Sadly investors probably care very little from a financial position as to whether a drug works or not, as their exit usually happens somewhere between trials at Phase 1 and Phase 2. Earlier in the longevity market because it is hot.

I've put together Request for Startup lists for the longevity industry for the past few years, based on fairly detailed insight into the state of the science.

https://www.fightaging.org/archives/2019/02/request-for-star...

https://www.fightaging.org/archives/2017/12/request-for-star...

https://www.fightaging.org/archives/2016/12/request-for-star...

Because things move slowly in biotech, just about everything in these documents except for more senolytics is still valid.

2 comments

Love your blog! Recently got interested in longevity research, as I was surprised how much closer to reality it is than I imagined, and also as a possible future industry to work in, and your blog has been one of the best resources to both get up to speed on the topic and also keep up to date!

As you are as familiar as few people are with the topic, I'd like to ask you for some advice, if possible: What do you think is the best way for someone like me (currently biochem undergrad, with ~7 years broad software engineering experience), to have an impact in the field?

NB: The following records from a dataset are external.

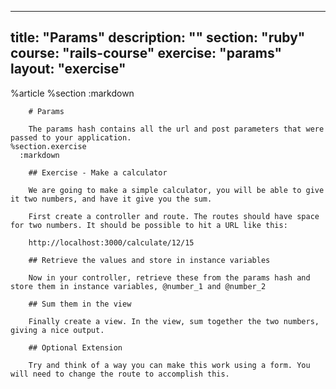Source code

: ---
  title: "Params"
  description: ""
  section: "ruby"
  course: "rails-course"
  exercise: "params"
  layout: "exercise"
  ---
  
  
  %article
    %section
      :markdown
  
        # Params
  
        The params hash contains all the url and post parameters that were passed to your application.
    %section.exercise
      :markdown
  
        ## Exercise - Make a calculator
  
        We are going to make a simple calculator, you will be able to give it two numbers, and have it give you the sum.
  
        First create a controller and route. The routes should have space for two numbers. It should be possible to hit a URL like this:
  
        http://localhost:3000/calculate/12/15
  
        ## Retrieve the values and store in instance variables
  
        Now in your controller, retrieve these from the params hash and store them in instance variables, @number_1 and @number_2
  
        ## Sum them in the view
  
        Finally create a view. In the view, sum together the two numbers, giving a nice output.
  
        ## Optional Extension
  
        Try and think of a way you can make this work using a form. You will need to change the route to accomplish this.
  
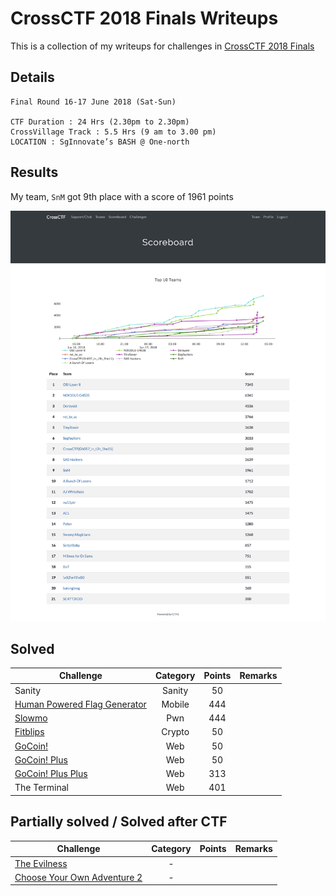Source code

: # CrossCTF 2018 Finals Writeups

This is a collection of my writeups for challenges in [CrossCTF 2018 Finals](crossctf.pwn.sg)

## Details
	
	Final Round	16-17 June 2018	(Sat-Sun)

	CTF Duration : 24 Hrs (2.30pm to 2.30pm)
	CrossVillage Track : 5.5 Hrs (9 am to 3.00 pm)
	LOCATION : SgInnovate’s BASH @ One-north

## Results

My team, `SnM` got 9th place with a score of 1961 points

![scoreboard.png](scoreboard.png)


## Solved

Challenge | Category | Points | Remarks
----------|:--------:|:------:| -------
Sanity | Sanity | 50
[Human Powered Flag Generator](./Writeups/Human_Powered_Flag_Generator) | Mobile | 444
[Slowmo](./Writeups/Slowmo) | Pwn | 444
[Fitblips](./Writeups/Fitblips) | Crypto | 50
[GoCoin!](./Writeups/GoCoin) | Web | 50
[GoCoin! Plus](./Writeups/GoCoin__Plus) | Web | 50
[GoCoin! Plus Plus](./Writeups/GoCoin__Plus_Plus) | Web | 313
The Terminal | Web | 401 | 

## Partially solved / Solved after CTF
Challenge | Category | Points | Remarks
----------|:--------:|:------:| -------
[The Evilness](./Writeups/The_Evilness) | - |
[Choose Your Own Adventure 2](./Writeups/Choose_Your_Own_Adventure_2) |  - |
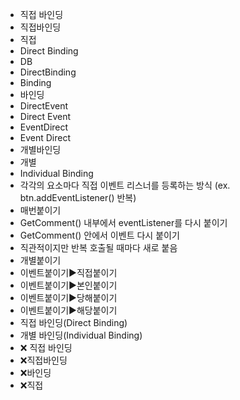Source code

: - 직접 바인딩	
- 직접바인딩	
- 직접
- Direct Binding
- DB
- DirectBinding
- Binding
- 바인딩
- DirectEvent
- Direct Event
- EventDirect
- Event Direct
- 개별바인딩
- 개별
- Individual Binding	
- 각각의 요소마다 직접 이벤트 리스너를 등록하는 방식 (ex. btn.addEventListener() 반복)
- 매번붙이기
- GetComment() 내부에서 eventListener를 다시 붙이기
- GetComment() 안에서 이벤트 다시 붙이기	
- 직관적이지만 반복 호출될 때마다 새로 붙음
- 개별붙이기
- 이벤트붙이기▶️직접붙이기
- 이벤트붙이기▶️본인붙이기
- 이벤트붙이기▶️당해붙이기
- 이벤트붙이기▶️해당붙이기
- 직접 바인딩(Direct Binding)
- 개별 바인딩(Individual Binding)
- ❌ 직접 바인딩
- ❌직접바인딩
- ❌바인딩
- ❌직접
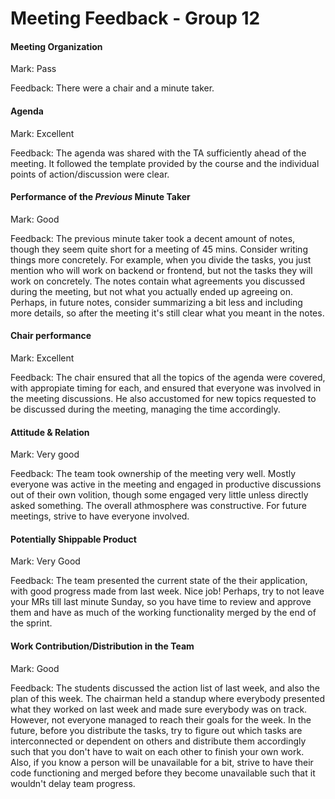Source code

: # Meeting Feedback - Group 12

#### Meeting Organization

Mark: Pass

Feedback: There were a chair and a minute taker.


#### Agenda 

Mark: Excellent

Feedback: The agenda was shared with the TA sufficiently ahead of the meeting. It followed the template provided by the course and the individual points of action/discussion were clear.


#### Performance of the *Previous* Minute Taker

Mark: Good

Feedback: The previous minute taker took a decent amount of notes, though they seem quite short for a meeting of 45 mins. Consider writing things more concretely. For example, when you divide the tasks, you just mention who will work on backend or frontend, but not the tasks they will work on concretely. The notes contain what agreements you discussed during the meeting, but not what you actually ended up agreeing on. Perhaps, in future notes, consider summarizing a bit less and including more details, so after the meeting it's still clear what you meant in the notes.


#### Chair performance

Mark: Excellent

Feedback: The chair ensured that all the topics of the agenda were covered, with appropiate timing for each, and ensured that everyone was involved in the meeting discussions. He also accustomed for new topics requested to be discussed during the meeting, managing the time accordingly.


#### Attitude & Relation

Mark: Very good

Feedback: The team took ownership of the meeting very well. Mostly everyone was active in the meeting and engaged in productive discussions out of their own volition, though some engaged very little unless directly asked something. The overall athmosphere was constructive. For future meetings, strive to have everyone involved.


#### Potentially Shippable Product

Mark: Very Good

Feedback: The team presented the current state of the their application, with good progress made from last week. Nice job! Perhaps, try to not leave your MRs till last minute Sunday, so you have time to review and approve them and have as much of the working functionality merged by the end of the sprint.


#### Work Contribution/Distribution in the Team

Mark: Good

Feedback: The students discussed the action list of last week, and also the plan of this week. The chairman held a standup where everybody presented what they worked on last week and made sure everybody was on track. However,  not everyone managed to reach their goals for the week. In the future, before you distribute the tasks, try to figure out which tasks are interconnected or dependent on others and distribute them accordingly such that you don't have to wait on each other to finish your own work. Also, if you know a person will be unavailable for a bit, strive to have their code functioning and merged before they become unavailable such that it wouldn't delay team progress.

Any bio* field can lead to working on treating aging; at undergraduate level you have tremendous flexibility as to which direction you take. For now build connections. Go to the conferences where industry meets science and meet people (Undoing Aging, Ending Age-Related Diseases, Longevity Therapeutics, Longevity Leaders, etc). Figure out who the people are you'd like to work with. Either for the corporate path of interning with companies working on aging, leading to a scientific position with one such company, or for the academic path of postgraduate work with a research who is doing something in aging that you find interesting.
Thanks for the response!
Dude, you are on it! Congratulations.

(FWIW, I think that space colonization will only be practical if we develop either FTL or longevity (live to 1000+) and the latter seems way more doable than the former, eh?)